The shape of \(XeF_6\) is :

Distorted octahedral

 The shape of \(XeF_6\) is (3) distorted octahedral.

Xenon is a noble gas element which belongs to the fifth period.

Let’s write the electronic configuration of Xenon.

\(Xe = [Kr]4d^{10}5s^25p^6\)

There are 7 valence shell electrons in each fluorine and eight valence shell electrons in the xenon atom. So, the number of electrons present is \(8 + (6 × 7) = 50\) and the total number of electron pairs present is \(25\).
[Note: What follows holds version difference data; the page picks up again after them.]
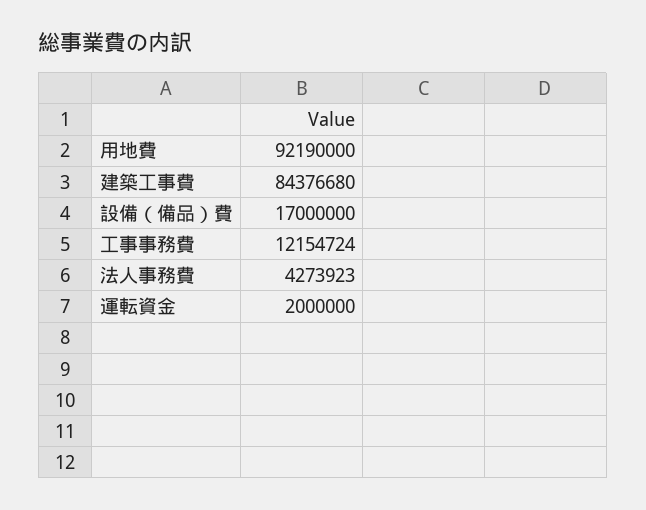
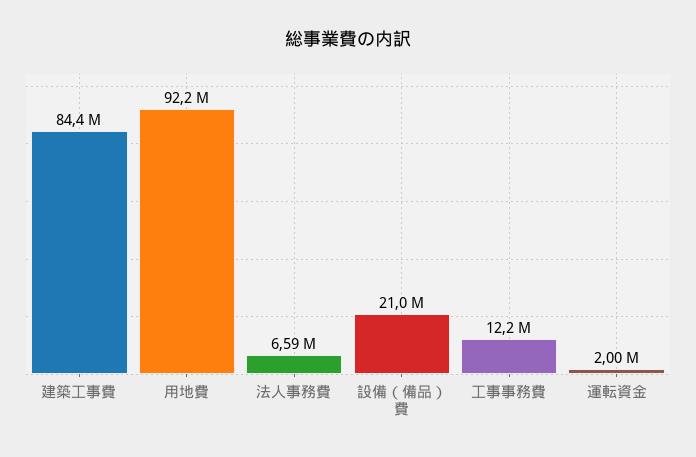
設備（備品）費: 17000000 -> 21000000
法人事務費: 4273923 -> 6590000

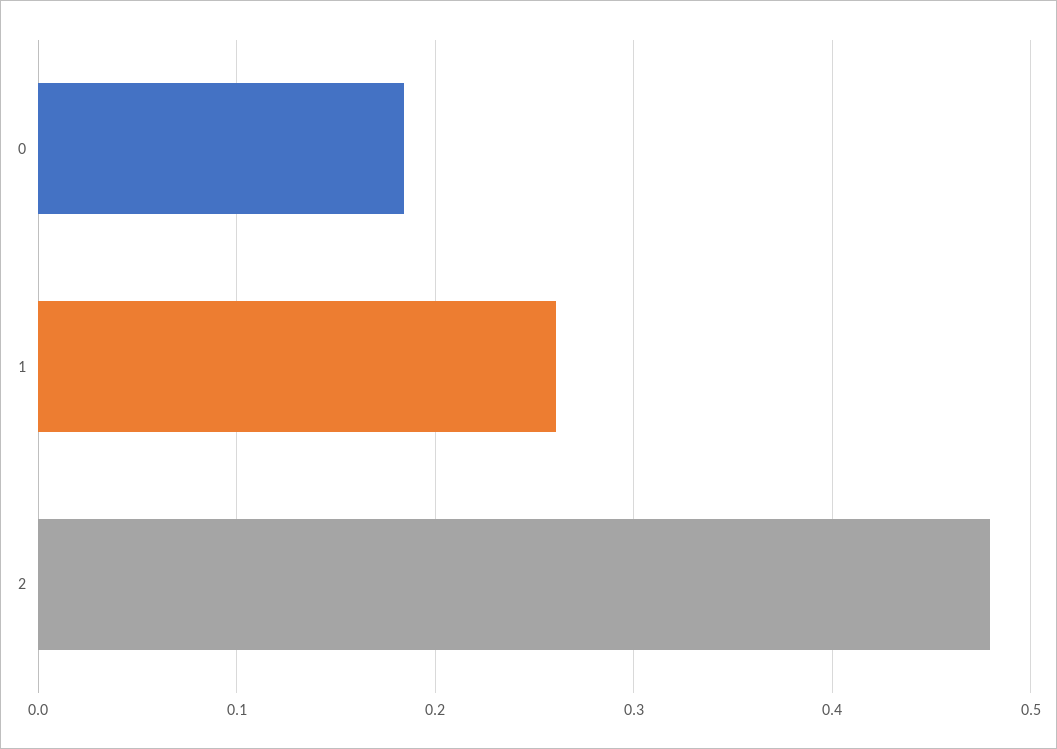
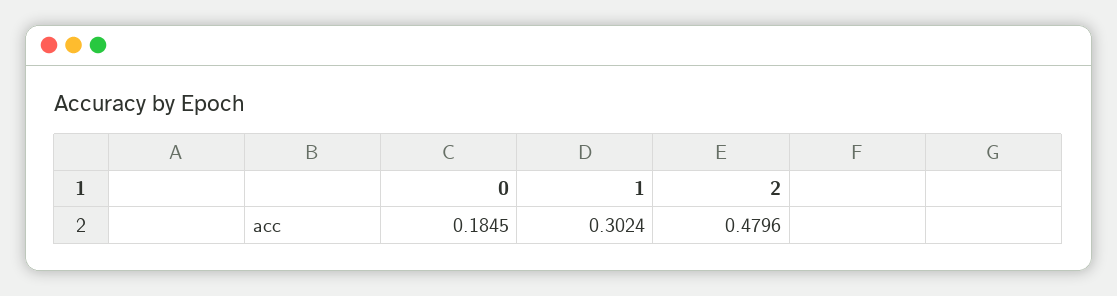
1: 0.26 -> 0.3024

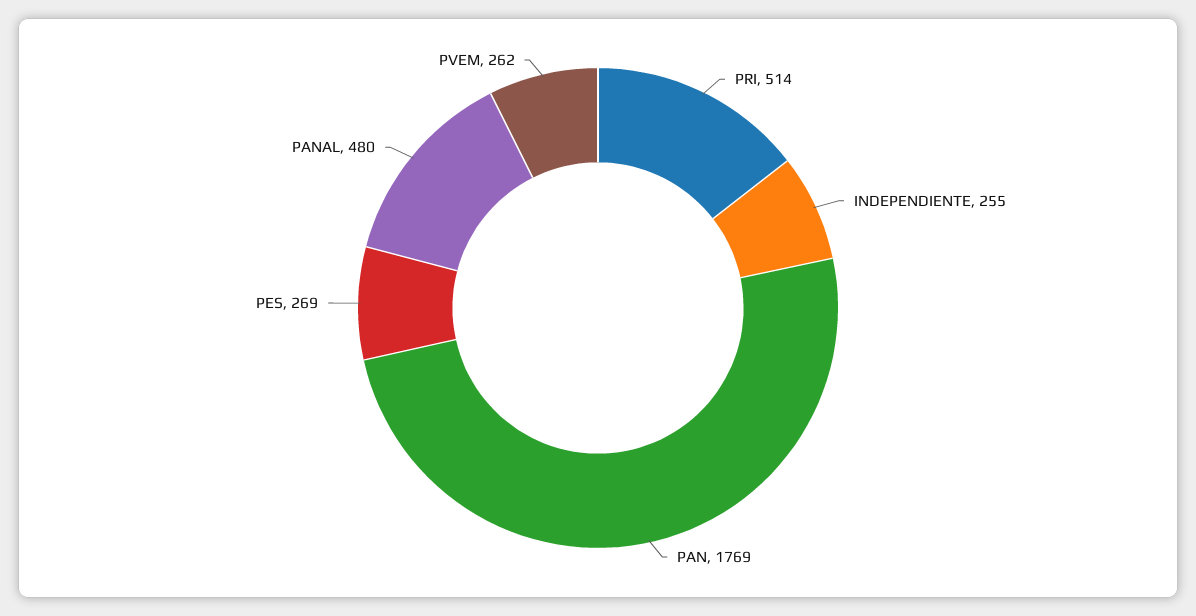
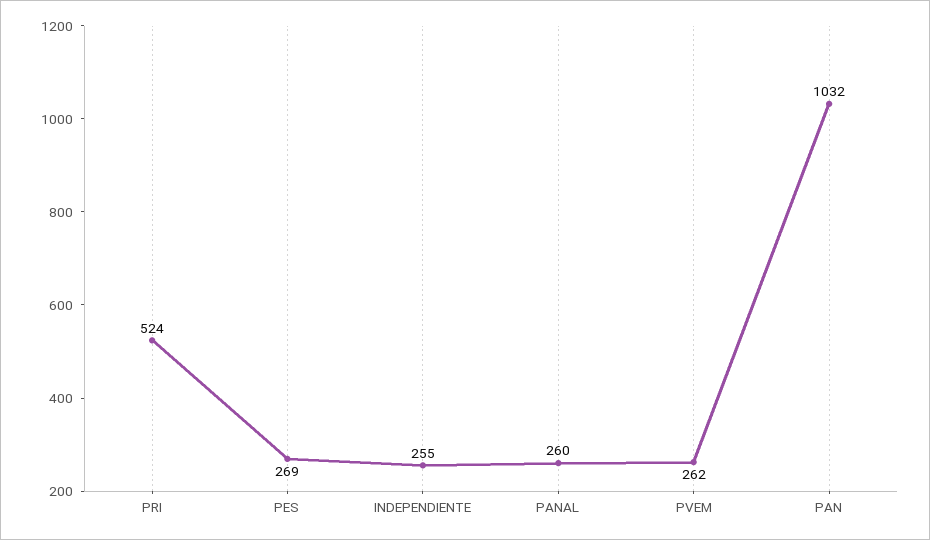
PRI: 514 -> 524
PAN: 1769 -> 1032
PANAL: 480 -> 260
The Lewis structure of Xenon hexafluoride is

In xenon, there are eight electrons in its valence shell. It also has an empty \(5d\) orbital. There are six fluorine atoms in xenon hexafluoride, six covalent bonds are formed. Xenon undergoes \(sp^3d^3\) hybridization to form seven \(sp^3d^3\) hybrid orbitals. Six \(sp^3d^3\) orbitals have one electron each and one \(sp^3d^3\) contain a lone pair of electrons. The six unpaired electrons get paired with six electrons from six fluorine atoms to form xenon hexafluoride, \(XeF_6\).

Due to the presence of one lone pair of electrons, the will be lone-pair –bond-pair repulsion in the molecule and the geometry will be distorted octahedral.